The BWTT "job" encapsulates everything you need to get a particular set of tracking done on a particular video file. The job consists of a video file and one or more "tasks".


A task consists of a frame range, a list of tracking "methods" to run on the video file, and the parameters of those methods, as well as a set of results (if the task has been run already).

The simple case

Most jobs will consist of only one task. Thus, simple projects will consist just of a list of jobs, each of which represents a video file and the tracking you want to do it on it.

Multiple tasks

You will encounter multiple tasks when you want to run a second (or third, etc.) lot of tracking on a video, and integrate it with the tracking that has already completed.

You might do this, for instance, (a) to extend existing tracking because you changed your mind about the frame range, (b) to repeat some tracking in a region of the video where the parameters you chose did not work out well or (c) to add (say) whisker tracking to a job that you had originally set up to do only (say) snout tracking.
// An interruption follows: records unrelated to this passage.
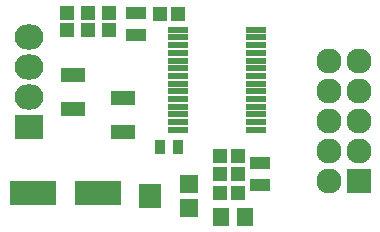
<source format=gbr>
G04 #@! TF.FileFunction,Soldermask,Top*
%FSLAX45Y45*%
G04 Gerber Fmt 4.5, Leading zero omitted, Abs format (unit mm)*
G04 Created by KiCad (PCBNEW 4.0.1-stable) date 12-Feb-16 12:46:57 PM*
%MOMM*%
G01*
G04 APERTURE LIST*
%ADD10C,0.100000*%
%ADD11R,1.770000X0.520000*%
%ADD12R,1.200000X1.150000*%
%ADD13R,1.700000X1.100000*%
%ADD14R,1.150000X1.200000*%
%ADD15R,2.432000X2.127200*%
%ADD16O,2.432000X2.127200*%
%ADD17R,3.999180X2.000200*%
%ADD18R,0.900000X1.300000*%
%ADD19R,1.400000X1.650000*%
%ADD20R,1.600000X1.600000*%
%ADD21R,1.900000X2.000000*%
%ADD22R,2.100000X1.300000*%
%ADD23R,2.127200X2.127200*%
%ADD24O,2.127200X2.127200*%
G04 APERTURE END LIST*
D10*
D11*
X2240500Y-279500D03*
X1580500Y-279500D03*
X2240500Y-344500D03*
X1580500Y-344500D03*
X2240500Y-409500D03*
X1580500Y-409500D03*
X2240500Y-474500D03*
X1580500Y-474500D03*
X2240500Y-539500D03*
X1580500Y-539500D03*
X2240500Y-604500D03*
X1580500Y-604500D03*
X2240500Y-669500D03*
X1580500Y-669500D03*
X2240500Y-734500D03*
X1580500Y-734500D03*
X2240500Y-799500D03*
X1580500Y-799500D03*
X2240500Y-864500D03*
X1580500Y-864500D03*
X2240500Y-929500D03*
X1580500Y-929500D03*
X2240500Y-994500D03*
X1580500Y-994500D03*
X2240500Y-1059500D03*
X1580500Y-1059500D03*
X2240500Y-1124500D03*
X1580500Y-1124500D03*
D12*
X1941000Y-1663000D03*
X2091000Y-1663000D03*
D13*
X2278000Y-1596000D03*
X2278000Y-1406000D03*
D12*
X1942000Y-1504000D03*
X2092000Y-1504000D03*
X1942000Y-1345000D03*
X2092000Y-1345000D03*
X1430120Y-141660D03*
X1580120Y-141660D03*
D14*
X641520Y-135240D03*
X641520Y-285240D03*
X821860Y-135240D03*
X821860Y-285240D03*
D13*
X1228260Y-323020D03*
X1228260Y-133020D03*
D14*
X999660Y-285240D03*
X999660Y-135240D03*
D15*
X318940Y-1104320D03*
D16*
X318940Y-850320D03*
X318940Y-596320D03*
X318940Y-342320D03*
D17*
X352976Y-1660580D03*
X903140Y-1660580D03*
D18*
X1430020Y-1273000D03*
X1580020Y-1273000D03*
D19*
X2147000Y-1862000D03*
X1947000Y-1862000D03*
D20*
X1674000Y-1786000D03*
X1674000Y-1586000D03*
D21*
X1349000Y-1686000D03*
D22*
X695020Y-658000D03*
X695020Y-948000D03*
X1120020Y-858000D03*
X1120020Y-1148000D03*
D23*
X3114000Y-1557000D03*
D24*
X2860000Y-1557000D03*
X3114000Y-1303000D03*
X2860000Y-1303000D03*
X3114000Y-1049000D03*
X2860000Y-1049000D03*
X3114000Y-795000D03*
X2860000Y-795000D03*
X3114000Y-541000D03*
X2860000Y-541000D03*
M02*

</source>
In general, you can keep adding tasks to a job until the sum of all those tasks provides all the successful tracking that you need. You can delete failed tasks completely, or just invalidate their results over some frame range.

Tasks do not have to be related, so you can add snout tracking at one end of a video and object tracking at the other end. However, if two sets of tracking are entirely unrelated, consider creating separate jobs rather than separate tasks, since "integrating over tasks" only really makes sense if all the tasks are contributing to a single aim.

For a detailed description of how to handle multiple tasks, see Multiple Tasks.

Comparison with earlier versions

Earlier versions of the BWTT had a project that consisted of a list of "videos" (rather than "jobs"). The new system is much the same, at least if you don't use multiple tasks, so you can think of the "job" as the "video", more or less. However, the new system provides the flexibility to extend and integrate multiple sets of tracking to generate the full set of tracking that you require.

2/98 Normalisation

In various places, 2/98 normalisation is used to "equalise" an image histogram. This normalisation makes a linear transformation of the image luminance such that the 2nd and 98th percentile of the luminance distribution of the image lie at 2% and 98% luminance.